ぴちきょ:それから、ワールドのQuest対応(※)や軽量化も難題でした。どうしても容量の制限があるので、たくさん詰め込みたいものがあるなかで、テトリスのように「なにを優先して、なにを削るか」ということを考える必要があるんです。そこに関しては、日々チームで試行錯誤していましたね。それから、スカジャンについてもQuest対応した際に違和感のないような調整を進めているところなので、Quest単体ユーザーのみなさんも楽しみにお待ちいただければと思います。
mehori:意外に苦労したところでいうと、ワールドの方向性を決めるブレインストーミングには、2ヶ月ほどの時間を費やしています。いま流行りの生成AIも活用して、ワールドに関するイメージをたくさん用意し、細かく詰めていったんですが、これがかなり大変でした。
いかにも「サイバーパンク」な世界観にしてしまうとやりすぎですし、逆に横須賀をそのまま再現しても「現地に行かなくても、メタバースでいいじゃん」となり、現地に来てくれないかもしれない。だから、少しだけ未来感を演出するくらいにとどめ、そのうえで「ドブ板通り商店街」らしさも残しつつ……ということで「未来の人もいまの横須賀をなつかしく思って大切に思っている」という雰囲気を、物語のように説明する。そんな絶妙なバランスを、試行錯誤で探っていきました。
企画段階でも、横須賀市の方には「完全再現しては観光施策になりません」と強く言ってあって、それに市の方も大いに同意していただいたんですが、自由度が高まった分、方向性についての悩みは深くなっていましたね(笑)。
【※ワールドのQuest対応……PCと接続せずに『Quest』のみを利用して『VRChat』をプレイするユーザーの場合、ワールドのファイルサイズが一定以下であることや、対応した形式となっていることなどの制限が課される】
――たしかに、完全再現では観光施策にならないものの、“やりすぎ”ても観光施策にはならない。難しいバランスですね。
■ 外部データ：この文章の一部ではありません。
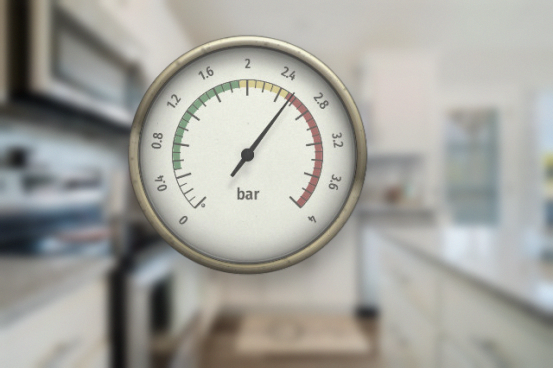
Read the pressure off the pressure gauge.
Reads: 2.55 bar
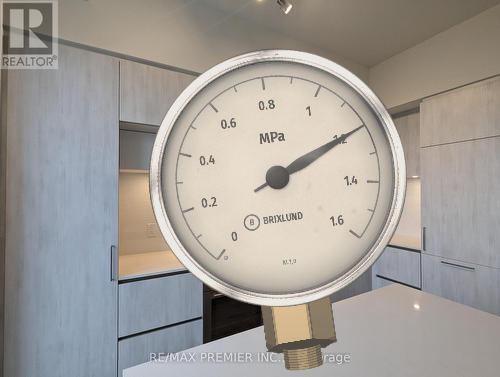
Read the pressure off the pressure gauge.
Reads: 1.2 MPa
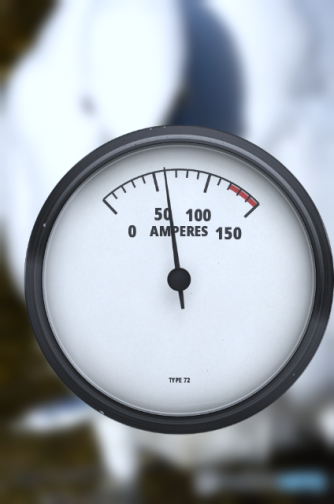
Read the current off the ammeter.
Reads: 60 A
mehori:そこで大いに助けられたのが、kaitanさんのコンセプトアートです。たとえば、三笠公園の頭上に未来的なモノレールが走っていたり、街の上に「浮遊する建物」がありますよね。これ、実はコンセプトアートが発祥なんです。そのコンセプトアートも、我々からkaitanさんへ生成画像を提供して「こんな風にしていきたい」とイメージを伝えたことで、kaitanさんからスパッと出てきたものだったんです。
これがもう「まさにそのものだ!」とチーム全員が感激したものでして。ラフの段階で相当な完成度だったこともあり、ワールドの方向性を定める大きな助けになってくれました。なので自然と、ワールド制作においても、コンセプトアートにある細かなものまで作る流れになっていて、本当に「みんなで作り上げてきた」という実感がありますね。
ぴちきょ:ラフの段階で「もう完成じゃないの!?」みたいな雰囲気になりましたよね!
mehori:とはいえ、もしほかのプロジェクトで似たような施策をやるときに「まずはコンセプトアートを作りましょう」とアドバイスできるかといえば、そうではないことはお伝えしておきたいです。大元のイメージや情報を、しっかりと整理して提示し、その上でクリエイターの創造力が触発されるように見せなければいけない点には、留意してほしいところです。
小山田:ちなみにあのコンセプトアートには、よく見ると奥に「猿島」が描かれています。すでに以後の展開の“布石”も全て込めてあるので、ぜひチェックしてみてください。